## [JOB]
Transcribe every line of the material below without change, apart from dropping the pictures.

Segment Start: SUPPLIED INFORMATION

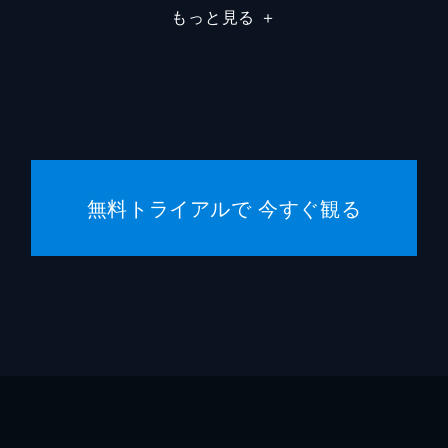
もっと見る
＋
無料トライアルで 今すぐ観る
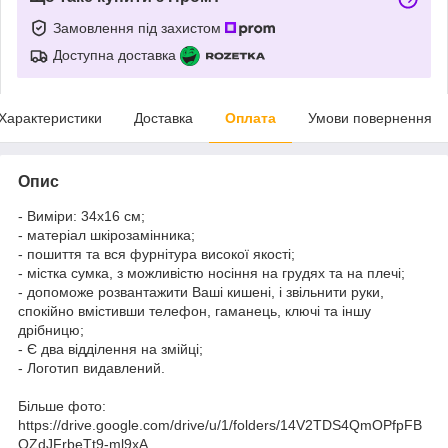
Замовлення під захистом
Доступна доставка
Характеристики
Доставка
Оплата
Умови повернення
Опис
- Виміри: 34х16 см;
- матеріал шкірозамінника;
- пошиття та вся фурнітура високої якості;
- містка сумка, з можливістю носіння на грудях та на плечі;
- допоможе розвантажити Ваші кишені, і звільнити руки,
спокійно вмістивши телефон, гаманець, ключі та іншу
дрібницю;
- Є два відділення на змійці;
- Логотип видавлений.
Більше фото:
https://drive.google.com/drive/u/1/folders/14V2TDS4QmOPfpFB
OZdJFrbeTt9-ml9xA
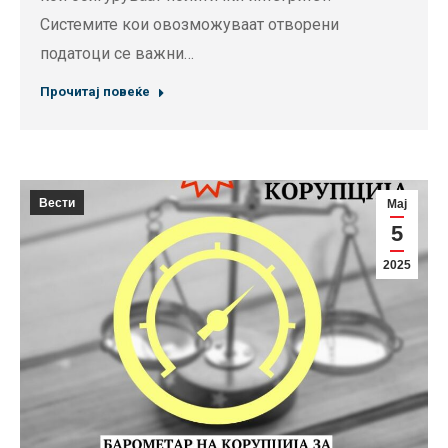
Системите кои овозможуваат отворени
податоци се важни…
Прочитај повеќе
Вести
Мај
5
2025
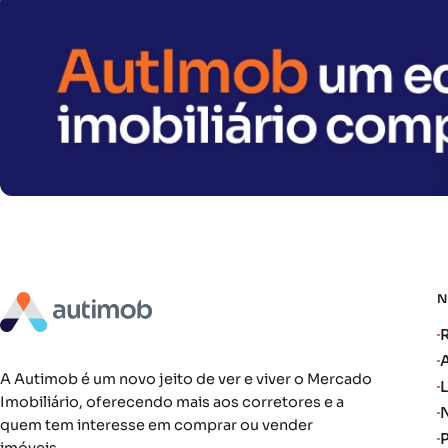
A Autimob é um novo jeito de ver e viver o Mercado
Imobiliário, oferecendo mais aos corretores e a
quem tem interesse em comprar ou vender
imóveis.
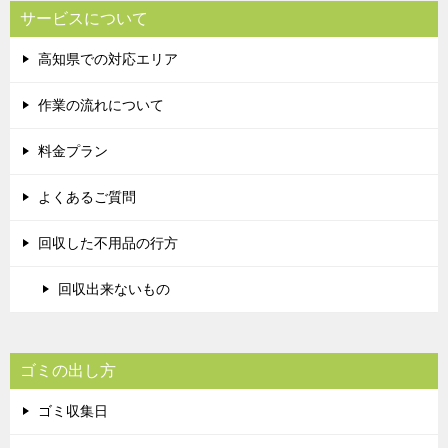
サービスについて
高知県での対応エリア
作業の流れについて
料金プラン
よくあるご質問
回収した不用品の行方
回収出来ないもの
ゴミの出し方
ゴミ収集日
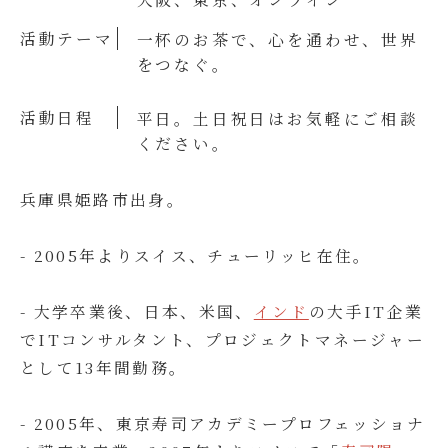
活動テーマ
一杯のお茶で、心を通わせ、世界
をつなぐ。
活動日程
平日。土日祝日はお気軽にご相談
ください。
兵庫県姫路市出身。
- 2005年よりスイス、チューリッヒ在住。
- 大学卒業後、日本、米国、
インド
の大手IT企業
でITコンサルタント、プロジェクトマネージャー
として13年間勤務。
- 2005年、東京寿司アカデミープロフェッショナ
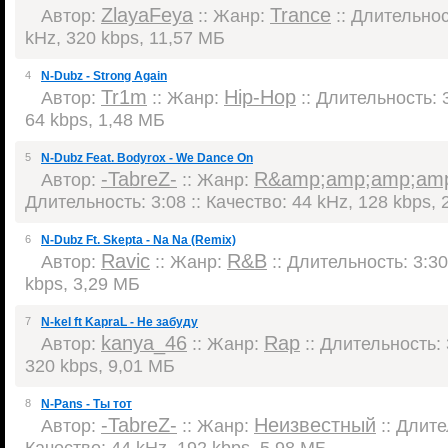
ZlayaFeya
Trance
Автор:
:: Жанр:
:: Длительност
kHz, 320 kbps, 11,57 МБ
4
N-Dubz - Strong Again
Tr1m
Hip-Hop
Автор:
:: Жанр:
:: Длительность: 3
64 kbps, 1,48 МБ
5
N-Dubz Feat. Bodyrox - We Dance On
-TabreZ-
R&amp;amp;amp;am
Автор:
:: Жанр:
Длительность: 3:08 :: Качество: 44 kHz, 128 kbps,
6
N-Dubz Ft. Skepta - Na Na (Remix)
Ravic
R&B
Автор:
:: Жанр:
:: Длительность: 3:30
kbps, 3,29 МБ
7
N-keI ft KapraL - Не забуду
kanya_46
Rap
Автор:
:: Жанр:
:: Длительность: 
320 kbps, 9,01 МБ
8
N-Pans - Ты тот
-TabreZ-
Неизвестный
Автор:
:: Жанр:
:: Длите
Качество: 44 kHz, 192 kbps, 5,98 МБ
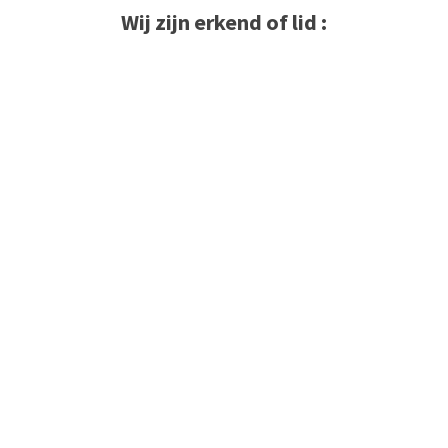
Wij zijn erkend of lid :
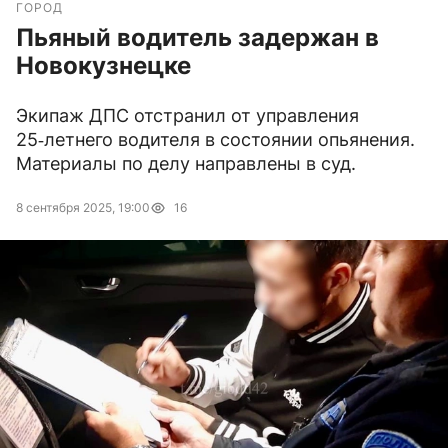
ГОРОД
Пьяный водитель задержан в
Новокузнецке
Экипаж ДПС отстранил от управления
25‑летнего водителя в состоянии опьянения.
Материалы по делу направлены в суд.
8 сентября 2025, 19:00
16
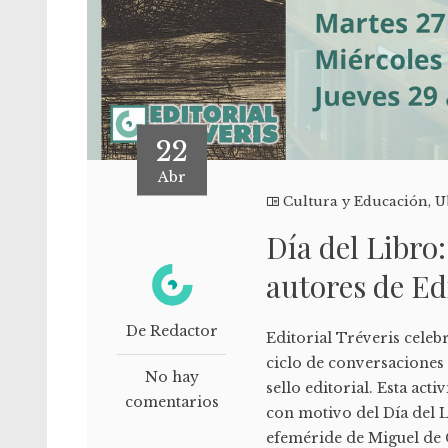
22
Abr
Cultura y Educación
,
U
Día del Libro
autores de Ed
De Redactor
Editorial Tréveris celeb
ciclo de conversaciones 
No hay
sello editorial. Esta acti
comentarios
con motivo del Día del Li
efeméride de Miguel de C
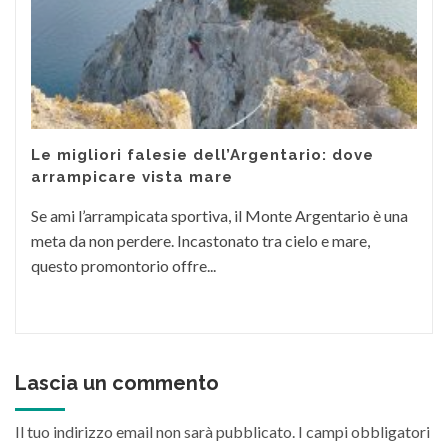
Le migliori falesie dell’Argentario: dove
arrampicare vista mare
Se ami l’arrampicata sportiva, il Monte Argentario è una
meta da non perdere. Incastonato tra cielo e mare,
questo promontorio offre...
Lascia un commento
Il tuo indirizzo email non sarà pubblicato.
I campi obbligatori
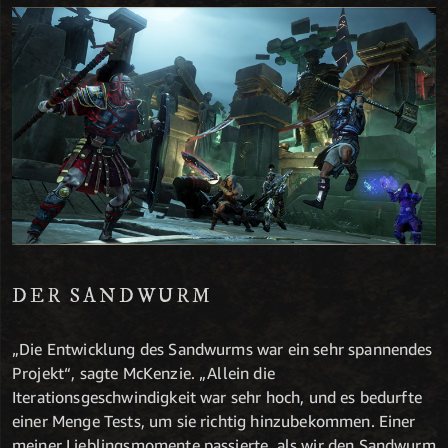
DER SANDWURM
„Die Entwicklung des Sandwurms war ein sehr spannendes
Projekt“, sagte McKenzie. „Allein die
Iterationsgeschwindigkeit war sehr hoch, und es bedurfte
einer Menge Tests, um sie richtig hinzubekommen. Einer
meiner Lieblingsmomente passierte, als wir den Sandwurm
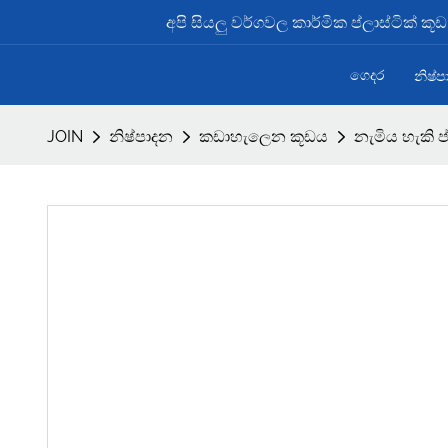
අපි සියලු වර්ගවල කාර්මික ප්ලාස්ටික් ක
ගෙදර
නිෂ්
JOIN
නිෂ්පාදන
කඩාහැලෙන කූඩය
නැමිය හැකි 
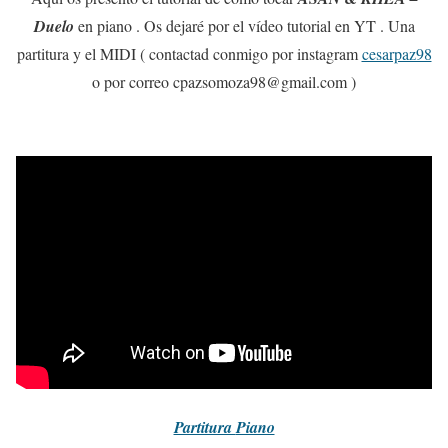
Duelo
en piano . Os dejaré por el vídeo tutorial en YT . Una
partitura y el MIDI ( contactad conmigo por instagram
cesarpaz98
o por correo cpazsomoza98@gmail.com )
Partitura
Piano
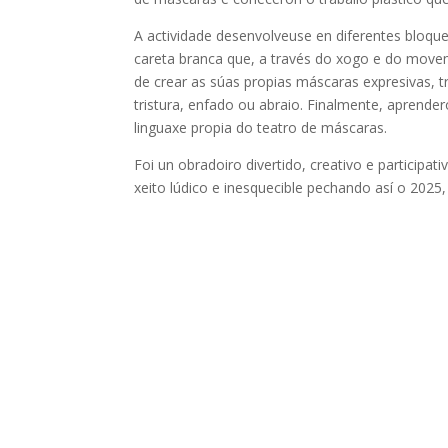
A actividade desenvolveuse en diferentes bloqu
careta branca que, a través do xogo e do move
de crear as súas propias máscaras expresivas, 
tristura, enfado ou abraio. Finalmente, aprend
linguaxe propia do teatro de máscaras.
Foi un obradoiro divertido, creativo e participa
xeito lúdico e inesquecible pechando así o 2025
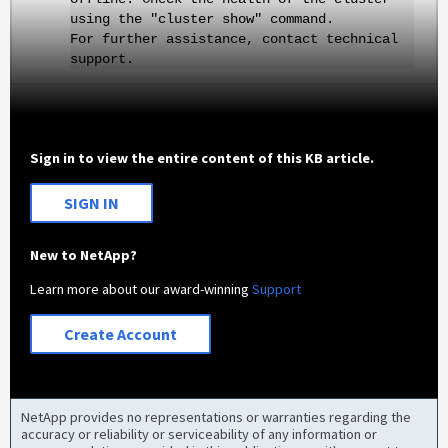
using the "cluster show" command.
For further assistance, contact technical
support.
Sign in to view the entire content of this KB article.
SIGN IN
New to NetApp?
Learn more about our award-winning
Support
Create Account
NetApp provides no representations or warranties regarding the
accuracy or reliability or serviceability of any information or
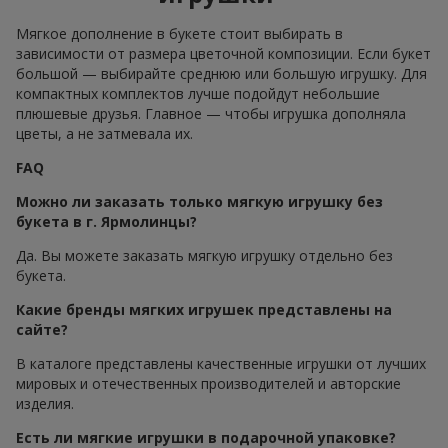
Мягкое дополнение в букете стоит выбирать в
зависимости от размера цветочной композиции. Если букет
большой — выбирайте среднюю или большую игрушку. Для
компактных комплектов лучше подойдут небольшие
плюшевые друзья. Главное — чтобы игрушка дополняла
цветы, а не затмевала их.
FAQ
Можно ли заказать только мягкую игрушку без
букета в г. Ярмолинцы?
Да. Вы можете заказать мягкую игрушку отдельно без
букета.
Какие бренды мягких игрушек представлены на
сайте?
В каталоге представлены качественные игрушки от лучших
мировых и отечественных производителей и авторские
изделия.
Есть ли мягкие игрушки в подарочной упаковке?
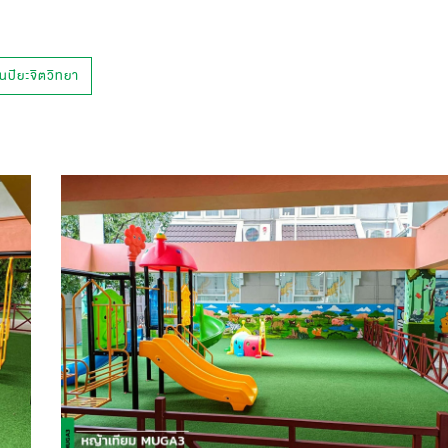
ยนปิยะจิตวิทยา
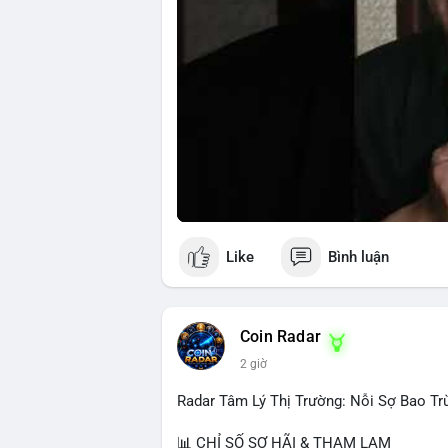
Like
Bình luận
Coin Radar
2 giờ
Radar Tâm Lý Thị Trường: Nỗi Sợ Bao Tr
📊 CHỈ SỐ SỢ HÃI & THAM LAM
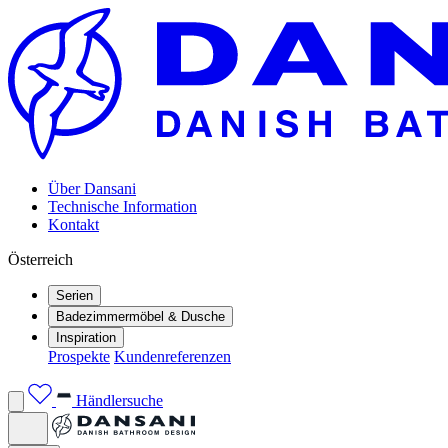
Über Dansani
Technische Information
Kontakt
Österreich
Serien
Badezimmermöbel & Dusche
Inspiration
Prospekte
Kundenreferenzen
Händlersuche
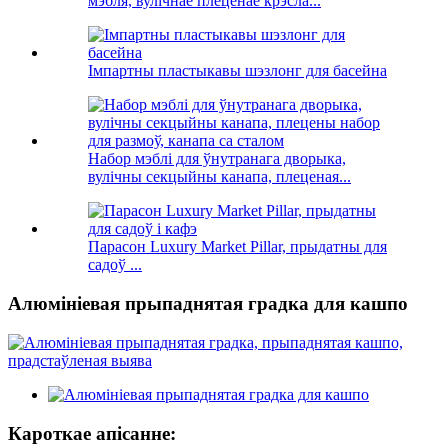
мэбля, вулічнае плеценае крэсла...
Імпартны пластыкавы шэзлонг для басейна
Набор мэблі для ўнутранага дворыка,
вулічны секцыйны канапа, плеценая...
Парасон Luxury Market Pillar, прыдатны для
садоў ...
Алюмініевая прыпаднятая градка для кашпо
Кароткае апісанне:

Segment End: SUPPLIED INFORMATION

## [RESPONSE BOX]
もっと見る
＋
無料トライアルで 今すぐ観る
Замовлення під захистом
Доступна доставка
Характеристики
Доставка
Оплата
Умови повернення
Опис
- Виміри: 34х16 см;
- матеріал шкірозамінника;
- пошиття та вся фурнітура високої якості;
- містка сумка, з можливістю носіння на грудях та на плечі;
- допоможе розвантажити Ваші кишені, і звільнити руки,
спокійно вмістивши телефон, гаманець, ключі та іншу
дрібницю;
- Є два відділення на змійці;
- Логотип видавлений.
Більше фото:
https://drive.google.com/drive/u/1/folders/14V2TDS4QmOPfpFB
OZdJFrbeTt9-ml9xA
Системите кои овозможуваат отворени
податоци се важни…
Прочитај повеќе
Вести
Мај
5
2025
A Autimob é um novo jeito de ver e viver o Mercado
Imobiliário, oferecendo mais aos corretores e a
quem tem interesse em comprar ou vender
imóveis.
サービスについて
高知県での対応エリア
作業の流れについて
料金プラン
よくあるご質問
回収した不用品の行方
回収出来ないもの
ゴミの出し方
ゴミ収集日
活動テーマ
一杯のお茶で、心を通わせ、世界
をつなぐ。
活動日程
平日。土日祝日はお気軽にご相談
ください。
兵庫県姫路市出身。
- 2005年よりスイス、チューリッヒ在住。
- 大学卒業後、日本、米国、
インド
の大手IT企業
でITコンサルタント、プロジェクトマネージャー
として13年間勤務。
- 2005年、東京寿司アカデミープロフェッショナ
ZlayaFeya
Trance
Автор:
:: Жанр:
:: Длительност
kHz, 320 kbps, 11,57 МБ
4
N-Dubz - Strong Again
Tr1m
Hip-Hop
Автор:
:: Жанр:
:: Длительность: 3
64 kbps, 1,48 МБ
5
N-Dubz Feat. Bodyrox - We Dance On
-TabreZ-
R&amp;amp;amp;am
Автор:
:: Жанр:
Длительность: 3:08 :: Качество: 44 kHz, 128 kbps,
6
N-Dubz Ft. Skepta - Na Na (Remix)
Ravic
R&B
Автор:
:: Жанр:
:: Длительность: 3:30
kbps, 3,29 МБ
7
N-keI ft KapraL - Не забуду
kanya_46
Rap
Автор:
:: Жанр:
:: Длительность: 
320 kbps, 9,01 МБ
8
N-Pans - Ты тот
-TabreZ-
Неизвестный
Автор:
:: Жанр:
:: Длите
Качество: 44 kHz, 192 kbps, 5,98 МБ
Wij zijn erkend of lid :
ГОРОД
Пьяный водитель задержан в
Новокузнецке
Экипаж ДПС отстранил от управления
25‑летнего водителя в состоянии опьянения.
Материалы по делу направлены в суд.
8 сентября 2025, 19:00
16
22
Abr
Cultura y Educación
,
U
Día del Libro
autores de Ed
De Redactor
Editorial Tréveris celeb
ciclo de conversaciones 
No hay
sello editorial. Esta acti
comentarios
con motivo del Día del Li
efeméride de Miguel de C
Le migliori falesie dell’Argentario: dove
arrampicare vista mare
Se ami l’arrampicata sportiva, il Monte Argentario è una
meta da non perdere. Incastonato tra cielo e mare,
questo promontorio offre...
Lascia un commento
Il tuo indirizzo email non sarà pubblicato.
I campi obbligatori
DER SANDWURM
„Die Entwicklung des Sandwurms war ein sehr spannendes
Projekt“, sagte McKenzie. „Allein die
Iterationsgeschwindigkeit war sehr hoch, und es bedurfte
einer Menge Tests, um sie richtig hinzubekommen. Einer
meiner Lieblingsmomente passierte, als wir den Sandwurm
අපි සියලු වර්ගවල කාර්මික ප්ලාස්ටික් ක
ගෙදර
නිෂ්
JOIN
නිෂ්පාදන
කඩාහැලෙන කූඩය
නැමිය හැකි 
Duelo
en piano . Os dejaré por el vídeo tutorial en YT . Una
partitura y el MIDI ( contactad conmigo por instagram
cesarpaz98
o por correo cpazsomoza98@gmail.com )
Partitura
Piano
A actividade desenvolveuse en diferentes bloqu
careta branca que, a través do xogo e do move
de crear as súas propias máscaras expresivas, 
tristura, enfado ou abraio. Finalmente, aprend
linguaxe propia do teatro de máscaras.
Foi un obradoiro divertido, creativo e participa
xeito lúdico e inesquecible pechando así o 2025
using the "cluster show" command.
For further assistance, contact technical
support.
Sign in to view the entire content of this KB article.
SIGN IN
New to NetApp?
Learn more about our award-winning
Support
Create Account
NetApp provides no representations or warranties regarding the
accuracy or reliability or serviceability of any information or
Мягкое дополнение в букете стоит выбирать в
зависимости от размера цветочной композиции. Если букет
большой — выбирайте среднюю или большую игрушку. Для
компактных комплектов лучше подойдут небольшие
плюшевые друзья. Главное — чтобы игрушка дополняла
цветы, а не затмевала их.
FAQ
Можно ли заказать только мягкую игрушку без
букета в г. Ярмолинцы?
Да. Вы можете заказать мягкую игрушку отдельно без
букета.
Какие бренды мягких игрушек представлены на
сайте?
В каталоге представлены качественные игрушки от лучших
мировых и отечественных производителей и авторские
изделия.
Есть ли мягкие игрушки в подарочной упаковке?
ยนปิยะจิตวิทยา
Like
Bình luận
Coin Radar
2 giờ
Radar Tâm Lý Thị Trường: Nỗi Sợ Bao Tr
📊 CHỈ SỐ SỢ HÃI & THAM LAM
Über Dansani
Technische Information
Kontakt
Österreich
Serien
Badezimmermöbel & Dusche
Inspiration
Prospekte
Kundenreferenzen
Händlersuche
мэбля, вулічнае плеценае крэсла...
Імпартны пластыкавы шэзлонг для басейна
Набор мэблі для ўнутранага дворыка,
вулічны секцыйны канапа, плеценая...
Парасон Luxury Market Pillar, прыдатны для
садоў ...
Алюмініевая прыпаднятая градка для кашпо
Кароткае апісанне:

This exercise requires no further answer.